**Data supplied**
###

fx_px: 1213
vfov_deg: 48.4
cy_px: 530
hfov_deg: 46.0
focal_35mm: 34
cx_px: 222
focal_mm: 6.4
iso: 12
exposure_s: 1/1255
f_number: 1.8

###

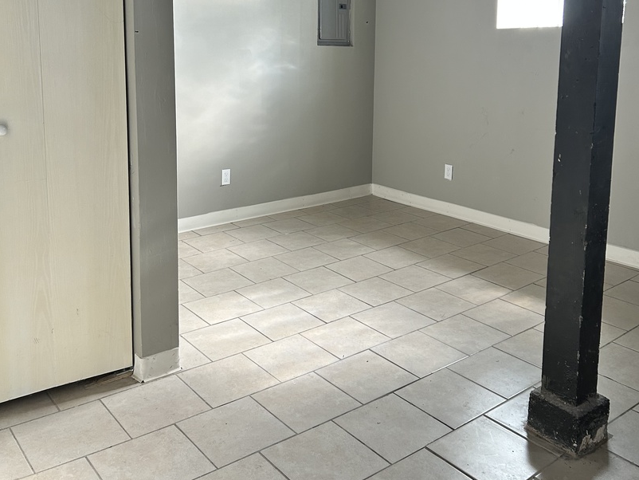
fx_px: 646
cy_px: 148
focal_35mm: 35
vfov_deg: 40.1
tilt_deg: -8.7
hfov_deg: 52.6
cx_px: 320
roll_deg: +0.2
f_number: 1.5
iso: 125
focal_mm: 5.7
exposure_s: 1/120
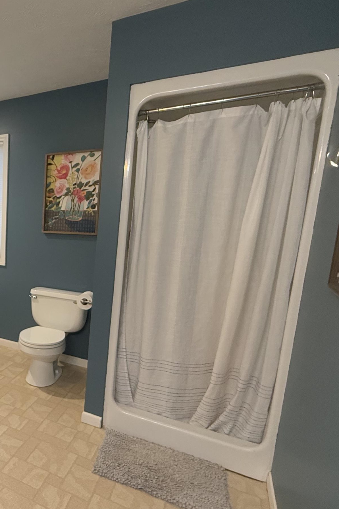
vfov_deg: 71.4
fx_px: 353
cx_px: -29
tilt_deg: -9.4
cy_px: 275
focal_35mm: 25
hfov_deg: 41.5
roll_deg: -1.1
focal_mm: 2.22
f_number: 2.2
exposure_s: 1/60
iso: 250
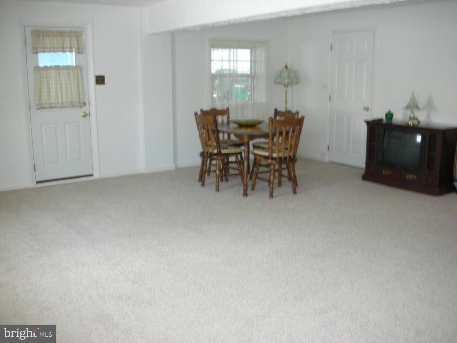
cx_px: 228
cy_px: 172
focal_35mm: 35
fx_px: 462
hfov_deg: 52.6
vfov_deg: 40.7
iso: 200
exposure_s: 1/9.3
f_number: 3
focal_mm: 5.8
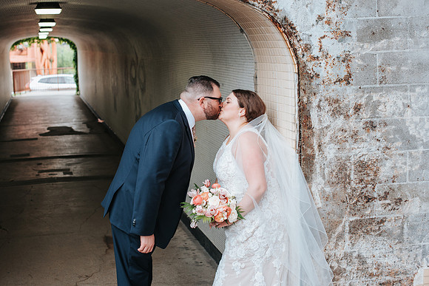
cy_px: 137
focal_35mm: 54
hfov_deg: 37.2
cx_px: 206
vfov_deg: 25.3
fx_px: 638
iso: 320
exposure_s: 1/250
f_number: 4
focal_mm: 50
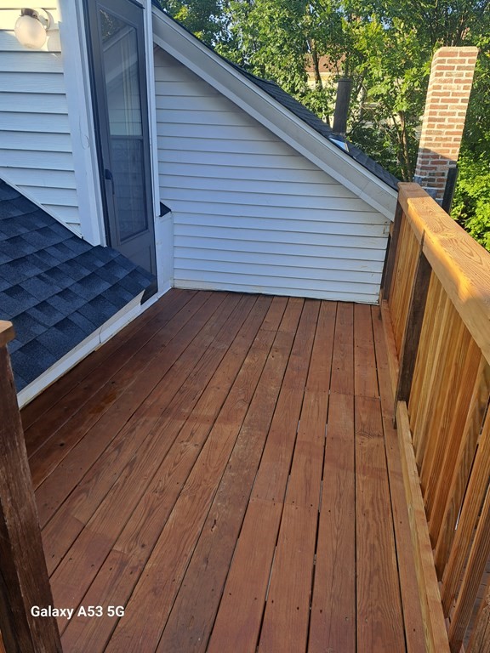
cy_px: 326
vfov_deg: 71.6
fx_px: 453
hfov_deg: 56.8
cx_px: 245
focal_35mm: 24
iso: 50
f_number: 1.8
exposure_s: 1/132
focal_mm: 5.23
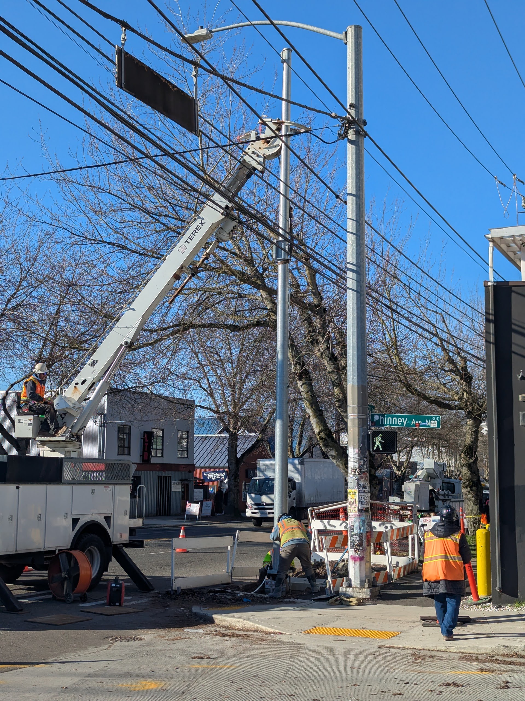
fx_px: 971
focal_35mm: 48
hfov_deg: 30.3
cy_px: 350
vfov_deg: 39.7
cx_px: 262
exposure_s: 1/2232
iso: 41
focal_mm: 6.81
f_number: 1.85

###

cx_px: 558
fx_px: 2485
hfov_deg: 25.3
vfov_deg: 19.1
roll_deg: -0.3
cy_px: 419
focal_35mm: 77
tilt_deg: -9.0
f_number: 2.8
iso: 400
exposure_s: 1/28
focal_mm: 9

###

**Work required**
Print exactly the lines above that run from the one with "focal_mm: 50" to the one with "f_number: 1.85", both included. No pictures.

**Completed exercise**
focal_mm: 50
cy_px: 326
vfov_deg: 71.6
fx_px: 453
hfov_deg: 56.8
cx_px: 245
focal_35mm: 24
iso: 50
f_number: 1.8
exposure_s: 1/132
focal_mm: 5.23
fx_px: 971
focal_35mm: 48
hfov_deg: 30.3
cy_px: 350
vfov_deg: 39.7
cx_px: 262
exposure_s: 1/2232
iso: 41
focal_mm: 6.81
f_number: 1.85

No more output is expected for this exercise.